Cela transforme profondément la perception des transports publics. Car lorsque la billettique disparaît à l’arrière-plan, la mobilité devient plus simple, plus spontanée et plus accessible.

Cette approche devient encore plus pertinente lorsqu’elle est associée à des plafonds tarifaires. Après tout, pourquoi les voyageur·euse·s devraient-ils et elles devoir choisir entre un ticket unitaire et un abonnement si le système peut automatiquement calculer le meilleur tarif ?

C’est précisément là que réside la force des modèles de billettique modernes : ils combinent flexibilité pour les utilisateur·trice·s et transparence ainsi que prévisibilité pour les opérateurs de transport.

eezy.nrw montre qu’il ne s’agit pas de remplacer, mais de compléter

Les discussions autour des modèles de billettique numérique sont souvent présentées comme un choix binaire. Pourtant, la réalité montre depuis longtemps que différents modèles répondent à différents besoins. Le modèle tarifaire eezy.nrw, déployé en Rhénanie-du-Nord–Westphalie en Allemagne, en est un bon exemple. Cette solution complète les offres existantes et garantit que, grâce au plafonnement tarifaire, les voyageur·euse·s n’ont plus à choisir entre un ticket unitaire et un abonnement.

Comment fonctionne eezy.nrw

Avec eezy.nrw, les voyageur·euse·s utilisent les transports publics dans toute la Rhénanie-du-Nord–Westphalie avec un simple swipe dans l’application FAIRTIQ et sans avoir à se soucier à l’avance des zones tarifaires ou du choix du ticket.

Le tarif est calculé automatiquement en fonction de la distance à vol d’oiseau entre le point de départ et la destination : un prix de base fixe auquel s’ajoute un montant par kilomètre parcouru. En parallèle, le prix d’un ticket unitaire comparable sert toujours de plafond maximal.

Des plafonds tarifaires supplémentaires garantissent que les coûts restent transparents et maîtrisables à tout moment : un plafond journalier limite les dépenses sur 24 heures et le plafond mensuel est fixé à un maximum de 63 euros (le prix du Deutschlandticket).
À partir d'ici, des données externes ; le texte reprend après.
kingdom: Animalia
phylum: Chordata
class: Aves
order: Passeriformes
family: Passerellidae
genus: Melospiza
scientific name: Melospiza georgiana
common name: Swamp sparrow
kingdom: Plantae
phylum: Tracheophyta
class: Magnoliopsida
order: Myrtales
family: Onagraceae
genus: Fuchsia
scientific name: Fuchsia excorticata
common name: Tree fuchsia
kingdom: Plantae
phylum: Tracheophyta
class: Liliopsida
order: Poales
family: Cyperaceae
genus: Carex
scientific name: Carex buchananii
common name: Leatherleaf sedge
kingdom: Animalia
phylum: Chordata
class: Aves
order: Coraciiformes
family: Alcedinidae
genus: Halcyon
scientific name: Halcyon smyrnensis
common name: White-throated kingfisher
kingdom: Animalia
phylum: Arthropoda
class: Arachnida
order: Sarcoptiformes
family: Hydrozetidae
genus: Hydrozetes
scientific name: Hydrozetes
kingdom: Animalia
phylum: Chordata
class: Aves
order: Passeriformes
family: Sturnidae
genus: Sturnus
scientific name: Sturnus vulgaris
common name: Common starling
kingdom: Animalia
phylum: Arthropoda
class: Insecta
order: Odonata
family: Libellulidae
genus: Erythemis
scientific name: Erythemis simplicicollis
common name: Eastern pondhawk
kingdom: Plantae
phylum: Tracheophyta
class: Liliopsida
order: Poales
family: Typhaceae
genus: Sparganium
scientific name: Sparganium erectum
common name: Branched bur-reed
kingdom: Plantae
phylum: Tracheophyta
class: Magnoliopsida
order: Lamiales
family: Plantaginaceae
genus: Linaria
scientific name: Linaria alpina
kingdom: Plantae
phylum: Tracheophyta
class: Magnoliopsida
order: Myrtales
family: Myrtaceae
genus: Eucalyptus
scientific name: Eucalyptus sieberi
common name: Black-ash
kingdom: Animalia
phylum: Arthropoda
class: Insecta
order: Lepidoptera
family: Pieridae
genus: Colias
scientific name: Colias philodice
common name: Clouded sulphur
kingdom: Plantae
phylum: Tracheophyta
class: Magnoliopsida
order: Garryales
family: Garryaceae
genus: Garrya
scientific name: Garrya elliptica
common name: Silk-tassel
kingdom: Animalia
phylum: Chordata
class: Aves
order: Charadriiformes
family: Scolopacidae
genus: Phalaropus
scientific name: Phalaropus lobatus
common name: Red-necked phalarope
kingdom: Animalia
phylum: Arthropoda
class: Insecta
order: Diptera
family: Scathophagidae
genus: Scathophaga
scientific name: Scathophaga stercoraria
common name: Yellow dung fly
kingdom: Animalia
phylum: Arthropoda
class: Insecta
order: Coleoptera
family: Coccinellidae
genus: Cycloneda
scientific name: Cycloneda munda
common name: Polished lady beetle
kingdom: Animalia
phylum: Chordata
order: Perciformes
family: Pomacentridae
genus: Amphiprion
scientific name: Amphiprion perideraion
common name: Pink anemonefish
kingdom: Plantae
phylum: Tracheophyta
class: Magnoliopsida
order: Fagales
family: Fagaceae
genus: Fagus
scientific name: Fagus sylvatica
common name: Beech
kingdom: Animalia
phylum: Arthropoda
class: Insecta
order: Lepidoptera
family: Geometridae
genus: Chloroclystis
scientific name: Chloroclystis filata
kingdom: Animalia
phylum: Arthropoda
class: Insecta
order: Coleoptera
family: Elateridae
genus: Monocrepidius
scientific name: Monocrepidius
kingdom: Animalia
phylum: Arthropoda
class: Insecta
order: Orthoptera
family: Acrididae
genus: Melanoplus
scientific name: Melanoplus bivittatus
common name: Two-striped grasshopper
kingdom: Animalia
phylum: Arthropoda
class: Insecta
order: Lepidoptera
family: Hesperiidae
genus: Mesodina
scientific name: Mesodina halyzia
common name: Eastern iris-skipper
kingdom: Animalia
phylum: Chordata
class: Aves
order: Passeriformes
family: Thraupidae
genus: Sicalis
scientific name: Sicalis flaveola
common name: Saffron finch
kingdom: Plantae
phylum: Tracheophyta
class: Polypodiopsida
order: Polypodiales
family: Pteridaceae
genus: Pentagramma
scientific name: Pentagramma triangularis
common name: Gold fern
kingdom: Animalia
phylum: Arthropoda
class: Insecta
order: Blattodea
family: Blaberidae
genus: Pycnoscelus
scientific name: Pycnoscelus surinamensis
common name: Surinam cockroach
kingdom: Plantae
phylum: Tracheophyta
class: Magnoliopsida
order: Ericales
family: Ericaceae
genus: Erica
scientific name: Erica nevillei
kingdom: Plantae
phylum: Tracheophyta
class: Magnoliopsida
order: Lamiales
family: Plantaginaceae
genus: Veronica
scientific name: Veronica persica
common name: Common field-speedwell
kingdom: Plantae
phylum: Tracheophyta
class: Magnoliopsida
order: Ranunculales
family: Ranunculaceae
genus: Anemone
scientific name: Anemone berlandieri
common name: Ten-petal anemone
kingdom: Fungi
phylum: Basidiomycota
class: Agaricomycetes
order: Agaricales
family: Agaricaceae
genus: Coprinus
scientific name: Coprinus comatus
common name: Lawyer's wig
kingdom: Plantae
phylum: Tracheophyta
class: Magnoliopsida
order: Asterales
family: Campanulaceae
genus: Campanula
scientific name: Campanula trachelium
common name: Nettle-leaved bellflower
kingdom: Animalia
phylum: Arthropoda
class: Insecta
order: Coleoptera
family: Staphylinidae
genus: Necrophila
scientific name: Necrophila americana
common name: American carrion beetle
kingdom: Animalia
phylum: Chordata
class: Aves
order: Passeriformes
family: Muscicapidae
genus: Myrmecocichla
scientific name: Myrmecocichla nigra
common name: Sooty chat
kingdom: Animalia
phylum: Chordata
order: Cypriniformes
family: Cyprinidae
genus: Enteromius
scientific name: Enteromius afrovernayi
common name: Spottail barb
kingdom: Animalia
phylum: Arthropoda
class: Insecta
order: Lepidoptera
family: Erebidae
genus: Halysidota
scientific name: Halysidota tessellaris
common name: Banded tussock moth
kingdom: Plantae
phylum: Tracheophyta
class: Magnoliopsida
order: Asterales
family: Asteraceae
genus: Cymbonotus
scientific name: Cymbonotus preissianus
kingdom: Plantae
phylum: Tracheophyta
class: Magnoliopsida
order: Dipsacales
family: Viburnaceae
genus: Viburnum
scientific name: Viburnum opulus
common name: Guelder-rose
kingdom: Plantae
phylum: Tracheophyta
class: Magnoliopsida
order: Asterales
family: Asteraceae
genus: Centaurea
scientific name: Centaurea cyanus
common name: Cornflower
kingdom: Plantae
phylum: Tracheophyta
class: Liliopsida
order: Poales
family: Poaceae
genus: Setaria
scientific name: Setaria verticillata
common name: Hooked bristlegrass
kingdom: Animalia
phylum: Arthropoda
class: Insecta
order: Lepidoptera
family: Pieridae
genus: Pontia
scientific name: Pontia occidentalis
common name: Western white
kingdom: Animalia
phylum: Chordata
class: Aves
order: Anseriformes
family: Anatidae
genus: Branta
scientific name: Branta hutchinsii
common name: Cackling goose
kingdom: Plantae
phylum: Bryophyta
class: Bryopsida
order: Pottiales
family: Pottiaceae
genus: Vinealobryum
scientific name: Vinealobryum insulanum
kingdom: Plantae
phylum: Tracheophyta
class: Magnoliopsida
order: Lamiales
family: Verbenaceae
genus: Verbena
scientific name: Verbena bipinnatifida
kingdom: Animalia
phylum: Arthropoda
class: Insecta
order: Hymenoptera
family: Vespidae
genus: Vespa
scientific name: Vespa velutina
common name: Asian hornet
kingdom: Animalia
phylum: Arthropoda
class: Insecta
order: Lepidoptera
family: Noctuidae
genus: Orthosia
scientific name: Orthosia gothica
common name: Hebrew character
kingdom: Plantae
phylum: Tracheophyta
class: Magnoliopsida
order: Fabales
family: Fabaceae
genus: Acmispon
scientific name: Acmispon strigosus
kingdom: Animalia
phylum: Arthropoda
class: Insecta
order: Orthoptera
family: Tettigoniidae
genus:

Les voyageur·euse·s n’ont donc plus besoin de choisir entre ticket unitaire et abonnement. Le système prend cette décision automatiquement et applique toujours le tarif le plus avantageux.

 

Et c’est précisément ce qui fait la différence. L’objectif ne devrait pas être de remplacer les abonnements existants, mais de toucher les personnes pour lesquelles les modèles traditionnels ne correspondent tout simplement plus aux usages actuels.

Le Deutschlandticket a simplifié les transports publics en Allemagne pour les voyageur·euse·s fréquent·e·s. Le mobile pay-as-you-go peut contribuer à les rendre encore plus accessibles et à conquérir de nouveaux groupes d’utilisateur·trice·s.

La simplicité déterminera la croissance de demain

Les transports publics disposent aujourd’hui d’un potentiel immense. Pas seulement dans les grandes métropoles, mais partout où les personnes seraient prêtes à utiliser plus souvent les bus et les trains, si l’accès était plus simple.

Le véritable défi ne consiste donc plus uniquement à proposer de nouveaux tickets. Il s’agit de rendre l’utilisation des transports publics plus intuitive.

Car aujourd’hui, la mobilité ne se joue plus seulement sur le prix ou sur l’offre. Elle se joue sur la simplicité.